**Übungsaufgaben**.
a - Kopiere aus den Einträgen mit taxonomischen Bezeichnungen die folgenden Zeilen unverändert: Beginne bei der Zeile mit „scientific name: Oftia africana“ und höre nach der Zeile mit „kingdom: Chromista“ auf.
b - Knüpfe an den Text über den Friedenstreff Stuttgart Nord an und schreibe ihn nach seinem letzten Satz weiter.

Lieder gegen den Krieg bei der Kulturnacht

„Lieder gegen den Krieg“ werden auch am kommenden Samstag, 30. März, in der Kindertagesstätte Stuttgarter Straße 49 erklingen. Der Friedenstreff Stuttgart Nord lädt anlässlich der Feuerbacher Kulturnacht zu einem Programm ein, dass sicherlich nachdenklich stimmen dürfte. „Nachrichten vom Untergrund“ ist der Konzertabend überschrieben. Bernd Köhler (Gesang, Gitarre) und Joachim Romeis (Geige) treten auf. Sie tragen Antikriegslieder vor, werden aber auch Lieder aus ihrer aktuellen CD „In dieser Straße – das Waterboarding-Syndrom“ spielen und singen. Das Konzert beginnt um 19.30 Uhr. Der Eintritt ist frei.

Schon auf der Waldheide und in Mutlangen waren manche dabei

Szenenwechsel: Jeden vierten Donnerstag im Monat treffen sich Mitglieder der Initiative „Friedenstreff Stuttgart Nord“ um 18.30 Uhr im Nebenzimmer der Bahnhofsgaststätte in Feuerbach. Einige aus der Gruppe, wie zum Beispiel Heinz Wienand, waren schon vor 40 Jahren dabei, als sich die Friedensbewegung aus ganz unterschiedlichen gesellschaftspolitischen Strömungen bildete. Als im Dezember 1979 der Nato-Doppelbeschluss gefasst, knapp vier Jahre später der Bundestag den Nachrüstungsbeschluss fasste und 1983 die Marschflugkörper auf der Waldheide bei Heilbronn stationiert wurden, formierte sich der Widerstand dagegen, erinnert sich Wienand: „Frieden schaffen ohne Waffen“ hieß der Slogan damals. Im Oktober 1983 bildete sich eine Menschenkette von Stuttgart bis Neu-Ulm, sie war 108 Kilometer lang. Und vor der Kaserne in Mutlangen versammelten sich Mitglieder der Protestbewegung zu Sitzblockaden, um gewaltfrei gegen die Stationierung von Pershing-II-Raketen zu demonstrieren.

**Aufgabenmaterial**.
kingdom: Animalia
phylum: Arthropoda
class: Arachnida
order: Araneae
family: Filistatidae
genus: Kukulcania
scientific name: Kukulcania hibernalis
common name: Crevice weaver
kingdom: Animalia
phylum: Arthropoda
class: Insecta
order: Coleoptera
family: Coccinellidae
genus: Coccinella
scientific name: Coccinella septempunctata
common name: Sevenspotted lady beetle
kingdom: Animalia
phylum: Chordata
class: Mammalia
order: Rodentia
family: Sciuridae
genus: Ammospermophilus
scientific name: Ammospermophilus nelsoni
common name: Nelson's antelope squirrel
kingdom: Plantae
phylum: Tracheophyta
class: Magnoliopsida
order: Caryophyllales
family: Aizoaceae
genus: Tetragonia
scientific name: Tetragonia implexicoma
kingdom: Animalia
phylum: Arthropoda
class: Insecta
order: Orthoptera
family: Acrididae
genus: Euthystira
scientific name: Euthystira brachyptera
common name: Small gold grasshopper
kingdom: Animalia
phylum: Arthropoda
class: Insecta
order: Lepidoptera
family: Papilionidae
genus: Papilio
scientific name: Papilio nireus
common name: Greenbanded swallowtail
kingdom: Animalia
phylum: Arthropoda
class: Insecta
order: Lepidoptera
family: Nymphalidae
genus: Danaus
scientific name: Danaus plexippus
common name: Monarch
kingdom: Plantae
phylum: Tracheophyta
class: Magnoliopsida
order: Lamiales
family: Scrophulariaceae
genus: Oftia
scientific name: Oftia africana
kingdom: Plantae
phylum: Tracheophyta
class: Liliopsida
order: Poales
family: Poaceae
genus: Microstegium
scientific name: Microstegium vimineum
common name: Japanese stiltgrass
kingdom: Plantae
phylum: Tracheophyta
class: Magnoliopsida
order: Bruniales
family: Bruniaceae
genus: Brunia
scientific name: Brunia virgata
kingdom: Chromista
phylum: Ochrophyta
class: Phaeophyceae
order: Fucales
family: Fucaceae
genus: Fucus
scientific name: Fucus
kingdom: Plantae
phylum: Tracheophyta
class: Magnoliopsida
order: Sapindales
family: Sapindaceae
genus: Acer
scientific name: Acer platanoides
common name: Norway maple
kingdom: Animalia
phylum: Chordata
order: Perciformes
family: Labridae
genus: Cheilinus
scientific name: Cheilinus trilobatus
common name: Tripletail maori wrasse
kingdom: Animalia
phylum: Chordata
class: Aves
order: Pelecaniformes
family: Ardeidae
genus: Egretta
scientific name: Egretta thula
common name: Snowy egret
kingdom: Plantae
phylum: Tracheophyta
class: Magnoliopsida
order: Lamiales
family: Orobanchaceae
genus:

**Lösungen in Reihenfolge**.
a -
scientific name: Oftia africana
kingdom: Plantae
phylum: Tracheophyta
class: Liliopsida
order: Poales
family: Poaceae
genus: Microstegium
scientific name: Microstegium vimineum
common name: Japanese stiltgrass
kingdom: Plantae
phylum: Tracheophyta
class: Magnoliopsida
order: Bruniales
family: Bruniaceae
genus: Brunia
scientific name: Brunia virgata
kingdom: Chromista

b -
Nicht nur ein Überbleibsel der Friedensbewegung

Ein „Überbleibsel dieser Nachrüstungszeit“, wie es eine Mitstreiterin aus der Friedensgruppe formuliert, ist der heutige Friedenstreff Stuttgart Nord natürlich schon, aber seine Positionen sind auch aktueller denn je: Denn offensichtlich spitzt sich die Lage in Europa wieder zu und die Geschichte scheint sich zu wiederholen. Spätestens seit der Kündigung des sogenannten INF-Vertrages, der als bilaterale Vereinbarung zwischen der USA und Sowjetunion seit den 1987 Jahren bestand und den Verzicht auf landgestützte Flugkörper für Kurz- und Mittelstrecken regelte, sehen die Mitglieder der Friedensinitiative wieder die reale Gefahr eines atomaren Wettrüstens auf europäischem Boden.

„Ist ein Atomkrieg in Europa angesichts der Kündigung des INF-Vertrages wieder denkbar?“ lautet denn auch bei dem Treffen in dem Hinterzimmer der Bahnhofsgaststätte „Station F“ in Feuerbach die Frage: Um sie zu beantworten, hatte der Sprecher des Friedenstreff Nord, Ralf Chevalier aus Zuffenhausen, Ende Februar den Referenten und Friedensaktivisten Dieter Lachenmayer vom Friedensnetz Baden-Württemberg eingeladen. Denn die Atomkriegsuhr, die „Doomsday Clock“, sie ticke wieder, mahnen die Mitglieder der Feuerbacher Initiative. Doch deren Kassandrarufe verhallen derzeit noch – angesichts anderer Aufreger-Themen wie dem Klimawandel.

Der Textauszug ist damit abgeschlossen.